Blockchains release users from these data silos by enabling them to login in a more secure way without the need to create new identities on new websites and without using any passwords. Blockchain-based identity systems, like Blockstack and uPort, enable users to control a unique identity recorded on the blockchain that can be recognized by any site, rather than a username and password combo that can only be recognized by the site that had you create an account.
Users can log in to websites by proving ownership of their identity. (Under the hood, users prove ownership of their identity by cryptographically signing a challenge from the website.) Since users can re-use their username and identity at any website, there is no need to create new accounts at new websites or use centralized login services like Facebook or Twitter login.
Conclusion
The problems with DNS, public-key infrastructure and custom identity systems are a direct result of trusting intermediaries and remote services.
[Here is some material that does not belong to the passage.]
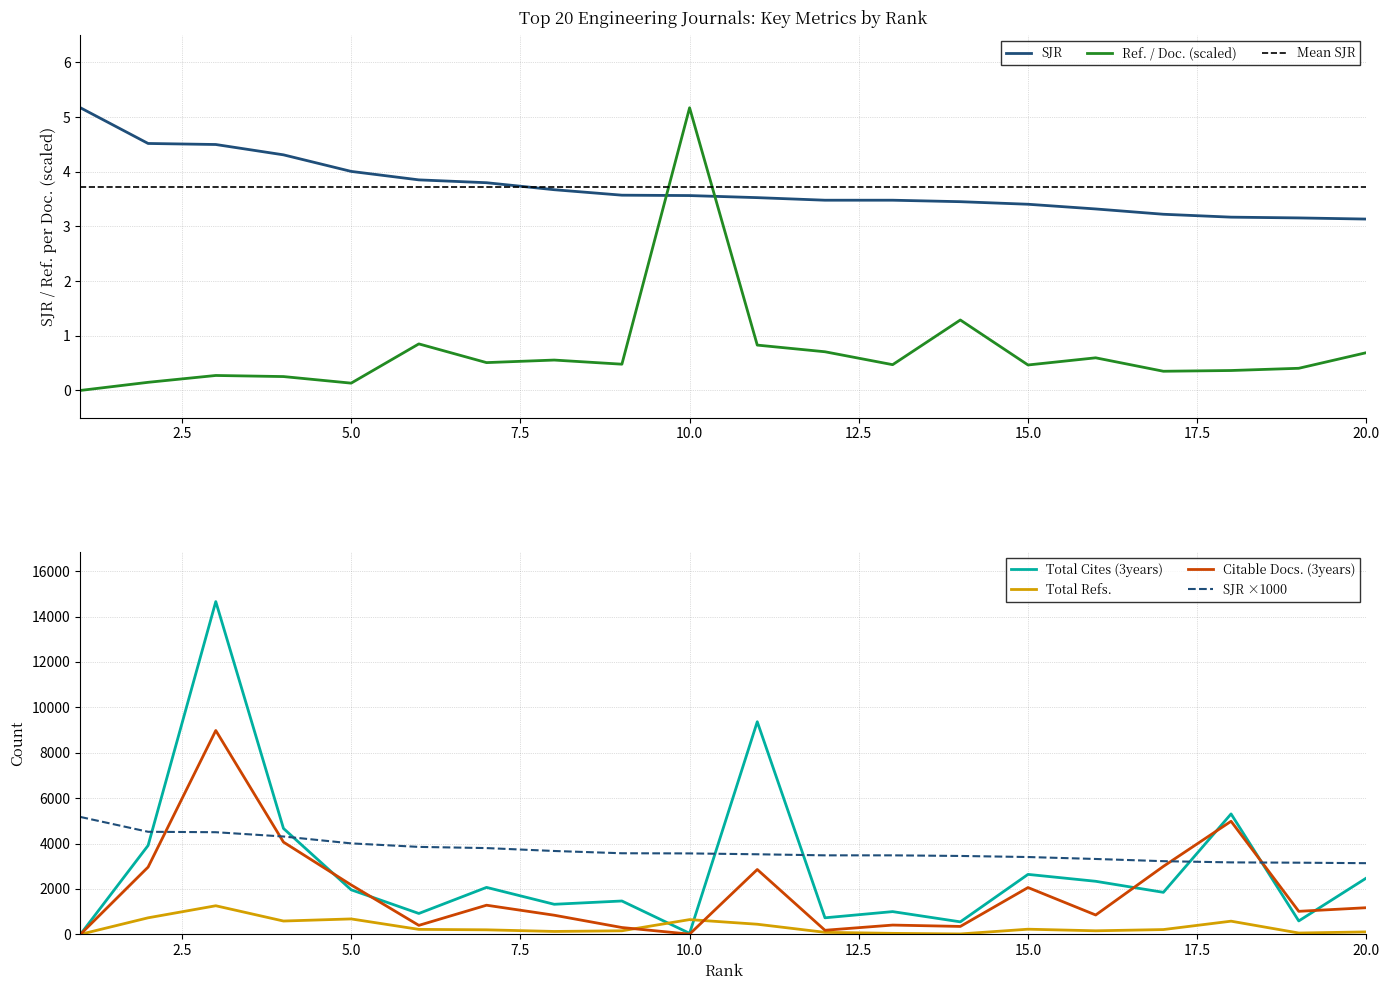

True or false: Total Cites (3years) and SJR ×1000 intersect in this chart.

True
In a new secure internet, users should not trust anything on the network other than their machines. Blockchains enable this move from an end-to-end design to a trust-to-trust design for internet’s architecture, and, if executed correctly, this can be the single biggest upgrade that the internet infrastructure has ever seen. Given the current security issues of the internet, we desperately need this upgrade.
Muneeb Ali co-founded Blockstack, a new decentralized internet where users control their data and apps run without remote servers. He is a distributed systems PhD from Princeton and gives guest lectures on cloud computing and advanced operating systems there.